In the Landtag of Brandenburg, the three members of the BVB/FW fought for group rights before the Constitutional Court of Brandenburg in the summer of 2016. The BVB/FW entered the state parliament in the 2014 Brandenburg state election through the basic mandate clause. The group dissolved in September 2017. After losing the special fraktion status it had acquired after the 2019 Brandenburg state election in November 2023, the BVB/FW reconstituted itself as a group in December 2023.

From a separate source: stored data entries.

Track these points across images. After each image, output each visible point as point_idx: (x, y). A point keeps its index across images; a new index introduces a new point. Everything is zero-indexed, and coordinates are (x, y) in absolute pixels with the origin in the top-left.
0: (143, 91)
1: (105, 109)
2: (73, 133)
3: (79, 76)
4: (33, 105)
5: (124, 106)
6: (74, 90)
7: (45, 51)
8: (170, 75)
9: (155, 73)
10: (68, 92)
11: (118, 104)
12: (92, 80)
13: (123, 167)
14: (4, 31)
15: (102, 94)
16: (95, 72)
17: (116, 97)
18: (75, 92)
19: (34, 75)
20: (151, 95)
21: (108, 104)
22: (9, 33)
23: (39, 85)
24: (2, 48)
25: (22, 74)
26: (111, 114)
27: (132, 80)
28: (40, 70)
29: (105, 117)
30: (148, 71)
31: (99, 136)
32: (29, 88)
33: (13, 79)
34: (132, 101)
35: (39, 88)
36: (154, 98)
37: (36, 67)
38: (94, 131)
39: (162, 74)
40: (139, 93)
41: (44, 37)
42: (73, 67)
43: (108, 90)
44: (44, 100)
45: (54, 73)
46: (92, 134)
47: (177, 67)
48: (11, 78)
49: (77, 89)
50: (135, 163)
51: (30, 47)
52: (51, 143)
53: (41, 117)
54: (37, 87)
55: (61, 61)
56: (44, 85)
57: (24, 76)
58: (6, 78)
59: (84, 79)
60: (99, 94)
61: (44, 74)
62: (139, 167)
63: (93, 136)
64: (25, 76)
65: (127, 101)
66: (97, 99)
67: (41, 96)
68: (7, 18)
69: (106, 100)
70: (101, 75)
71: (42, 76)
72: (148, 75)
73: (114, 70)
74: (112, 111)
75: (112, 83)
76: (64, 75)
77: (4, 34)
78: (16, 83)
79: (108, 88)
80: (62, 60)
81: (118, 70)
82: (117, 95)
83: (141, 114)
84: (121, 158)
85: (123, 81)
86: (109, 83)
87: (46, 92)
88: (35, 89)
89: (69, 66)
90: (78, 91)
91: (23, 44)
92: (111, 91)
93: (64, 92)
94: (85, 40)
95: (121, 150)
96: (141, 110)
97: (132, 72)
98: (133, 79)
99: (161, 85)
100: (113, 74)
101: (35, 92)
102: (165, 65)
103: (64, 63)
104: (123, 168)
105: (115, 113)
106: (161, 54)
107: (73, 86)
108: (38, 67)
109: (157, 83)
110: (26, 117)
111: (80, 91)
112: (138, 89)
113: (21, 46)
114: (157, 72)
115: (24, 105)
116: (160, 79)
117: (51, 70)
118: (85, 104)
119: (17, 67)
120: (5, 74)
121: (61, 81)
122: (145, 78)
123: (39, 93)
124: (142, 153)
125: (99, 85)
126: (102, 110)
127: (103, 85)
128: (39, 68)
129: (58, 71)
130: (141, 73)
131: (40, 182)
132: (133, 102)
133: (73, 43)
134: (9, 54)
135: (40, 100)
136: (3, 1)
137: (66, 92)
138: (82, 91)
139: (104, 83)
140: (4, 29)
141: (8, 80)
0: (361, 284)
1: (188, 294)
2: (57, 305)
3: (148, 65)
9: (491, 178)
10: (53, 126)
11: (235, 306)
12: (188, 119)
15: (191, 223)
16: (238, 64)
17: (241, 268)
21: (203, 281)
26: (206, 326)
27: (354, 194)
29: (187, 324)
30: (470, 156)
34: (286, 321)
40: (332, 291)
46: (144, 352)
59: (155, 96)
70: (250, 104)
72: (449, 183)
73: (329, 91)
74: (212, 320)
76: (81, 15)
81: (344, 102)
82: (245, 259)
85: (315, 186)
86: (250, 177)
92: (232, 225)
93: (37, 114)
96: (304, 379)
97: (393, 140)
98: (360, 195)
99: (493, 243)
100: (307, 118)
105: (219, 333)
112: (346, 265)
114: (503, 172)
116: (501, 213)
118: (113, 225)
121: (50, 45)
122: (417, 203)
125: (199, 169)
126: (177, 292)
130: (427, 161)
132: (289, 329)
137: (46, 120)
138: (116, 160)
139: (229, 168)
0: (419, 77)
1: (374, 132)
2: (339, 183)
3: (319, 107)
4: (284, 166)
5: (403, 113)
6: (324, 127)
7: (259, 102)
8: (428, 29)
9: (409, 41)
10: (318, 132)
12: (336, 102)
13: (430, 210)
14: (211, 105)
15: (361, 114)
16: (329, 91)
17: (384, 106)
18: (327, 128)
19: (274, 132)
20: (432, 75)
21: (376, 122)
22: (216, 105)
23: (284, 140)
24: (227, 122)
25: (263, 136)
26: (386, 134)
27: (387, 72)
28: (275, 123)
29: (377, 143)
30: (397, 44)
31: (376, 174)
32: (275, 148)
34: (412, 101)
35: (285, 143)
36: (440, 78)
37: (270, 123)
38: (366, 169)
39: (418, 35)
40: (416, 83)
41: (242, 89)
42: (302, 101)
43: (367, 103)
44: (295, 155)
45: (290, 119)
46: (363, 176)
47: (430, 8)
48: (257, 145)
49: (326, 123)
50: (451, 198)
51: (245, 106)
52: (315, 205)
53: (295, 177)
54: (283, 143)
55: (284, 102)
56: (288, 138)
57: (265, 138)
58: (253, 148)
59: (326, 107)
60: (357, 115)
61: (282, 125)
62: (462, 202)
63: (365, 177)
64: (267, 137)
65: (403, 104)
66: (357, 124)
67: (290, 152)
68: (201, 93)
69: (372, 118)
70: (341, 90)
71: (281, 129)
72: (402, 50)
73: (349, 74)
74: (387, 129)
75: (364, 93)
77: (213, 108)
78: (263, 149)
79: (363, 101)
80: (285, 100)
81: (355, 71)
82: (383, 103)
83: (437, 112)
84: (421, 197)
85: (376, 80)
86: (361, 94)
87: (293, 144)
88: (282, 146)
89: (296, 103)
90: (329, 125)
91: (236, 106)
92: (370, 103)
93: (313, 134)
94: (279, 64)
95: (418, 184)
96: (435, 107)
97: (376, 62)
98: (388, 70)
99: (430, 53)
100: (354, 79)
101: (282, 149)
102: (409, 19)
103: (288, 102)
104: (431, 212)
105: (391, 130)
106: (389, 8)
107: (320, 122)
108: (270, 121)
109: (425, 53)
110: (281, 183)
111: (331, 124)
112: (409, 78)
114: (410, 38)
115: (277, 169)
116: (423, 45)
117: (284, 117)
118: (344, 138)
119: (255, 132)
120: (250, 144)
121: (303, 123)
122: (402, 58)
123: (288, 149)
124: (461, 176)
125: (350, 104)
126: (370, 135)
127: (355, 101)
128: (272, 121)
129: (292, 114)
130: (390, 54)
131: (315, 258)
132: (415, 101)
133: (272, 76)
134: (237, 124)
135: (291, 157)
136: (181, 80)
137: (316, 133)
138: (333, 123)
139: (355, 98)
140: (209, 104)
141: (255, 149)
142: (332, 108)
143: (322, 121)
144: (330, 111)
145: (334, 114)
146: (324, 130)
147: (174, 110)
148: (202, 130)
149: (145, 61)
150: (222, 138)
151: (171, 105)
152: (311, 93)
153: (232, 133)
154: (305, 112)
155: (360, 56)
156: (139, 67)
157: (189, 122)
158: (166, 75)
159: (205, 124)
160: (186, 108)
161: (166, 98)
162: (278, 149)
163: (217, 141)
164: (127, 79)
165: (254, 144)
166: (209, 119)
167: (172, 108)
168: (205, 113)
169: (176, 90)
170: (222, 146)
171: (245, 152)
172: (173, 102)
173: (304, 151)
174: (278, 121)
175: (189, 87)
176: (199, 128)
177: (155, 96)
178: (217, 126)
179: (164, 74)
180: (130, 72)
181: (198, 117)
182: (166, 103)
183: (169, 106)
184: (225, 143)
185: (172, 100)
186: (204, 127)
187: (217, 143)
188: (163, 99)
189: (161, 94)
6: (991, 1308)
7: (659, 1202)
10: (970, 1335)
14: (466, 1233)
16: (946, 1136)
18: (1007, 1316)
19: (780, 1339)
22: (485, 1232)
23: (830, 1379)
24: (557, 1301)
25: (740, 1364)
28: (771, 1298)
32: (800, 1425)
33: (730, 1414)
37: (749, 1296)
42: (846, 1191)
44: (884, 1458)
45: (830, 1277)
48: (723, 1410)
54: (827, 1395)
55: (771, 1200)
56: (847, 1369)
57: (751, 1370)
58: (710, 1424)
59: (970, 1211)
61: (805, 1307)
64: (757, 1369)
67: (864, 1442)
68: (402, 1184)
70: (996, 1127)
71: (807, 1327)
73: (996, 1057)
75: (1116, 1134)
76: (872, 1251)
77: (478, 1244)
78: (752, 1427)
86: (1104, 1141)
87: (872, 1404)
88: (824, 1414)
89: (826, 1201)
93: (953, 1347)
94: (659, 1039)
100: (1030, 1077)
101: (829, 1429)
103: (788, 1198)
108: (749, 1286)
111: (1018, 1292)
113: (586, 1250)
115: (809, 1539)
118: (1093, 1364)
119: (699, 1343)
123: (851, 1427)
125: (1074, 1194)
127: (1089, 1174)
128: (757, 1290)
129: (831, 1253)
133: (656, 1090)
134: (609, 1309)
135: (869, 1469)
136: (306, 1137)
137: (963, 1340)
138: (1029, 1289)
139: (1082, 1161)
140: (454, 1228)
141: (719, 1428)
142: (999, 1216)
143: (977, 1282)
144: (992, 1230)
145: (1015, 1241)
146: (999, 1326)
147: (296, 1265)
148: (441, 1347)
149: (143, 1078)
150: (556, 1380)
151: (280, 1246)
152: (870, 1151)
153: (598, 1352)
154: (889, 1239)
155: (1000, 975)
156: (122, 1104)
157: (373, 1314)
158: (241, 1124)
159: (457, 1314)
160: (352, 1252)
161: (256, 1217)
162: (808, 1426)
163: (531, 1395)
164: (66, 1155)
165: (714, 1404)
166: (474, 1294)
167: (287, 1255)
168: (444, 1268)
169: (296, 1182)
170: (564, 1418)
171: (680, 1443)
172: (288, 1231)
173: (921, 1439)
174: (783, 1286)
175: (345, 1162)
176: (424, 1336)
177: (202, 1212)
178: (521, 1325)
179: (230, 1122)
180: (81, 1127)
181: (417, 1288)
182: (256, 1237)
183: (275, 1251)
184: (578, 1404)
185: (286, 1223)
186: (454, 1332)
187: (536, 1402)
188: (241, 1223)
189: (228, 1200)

In the Bürgerschaft of Bremen, after the defection of an SPD representative, a two-member group of Citizens in Rage (BIW) existed from October 2013 to June 2015. From June 2017 to June 2019 there was a BIW group of three parliamentarians, two of whom had defected to the BIW. Before that, after the 2015 state election, there was an AfD group of four members from June 2015 to June 2017, which was later renamed the Bremer Bürgerliche Reformer and, with one member less, the ALFA Group Bremen or the Group Liberal-Conservative Reformers. Three months after the 2019 state election, at the beginning of September, three of the five AfD MPs left the AfD parliamentary group and formed the Magnitz, Runge, Felgenträger group.

In the Landtag of Schleswig-Holstein, the South Schleswig Voters' Association which represents the Danish minority in Germany, has had the rights of a parliamentary group since 1955. The SSW has been represented in the state parliament since 1958, from 2009 to 2012 and since 2022 in parliamentary group strength.

In the Hamburg Parliament, a parliamentary group must be large enough to be entitled to at least one committee mandate. This currently does not apply to the incumbent two FDP MPs.

In some state parliaments, no special status is provided for groups. For example, from 2017 to 2019, the members of the Blue Party in the Landtag of Saxony (five members) and in the Landtag of North Rhine-Westphalia (three members) each referred to themselves as the Blue Group , but were not officially recognized as a group by the respective parliament.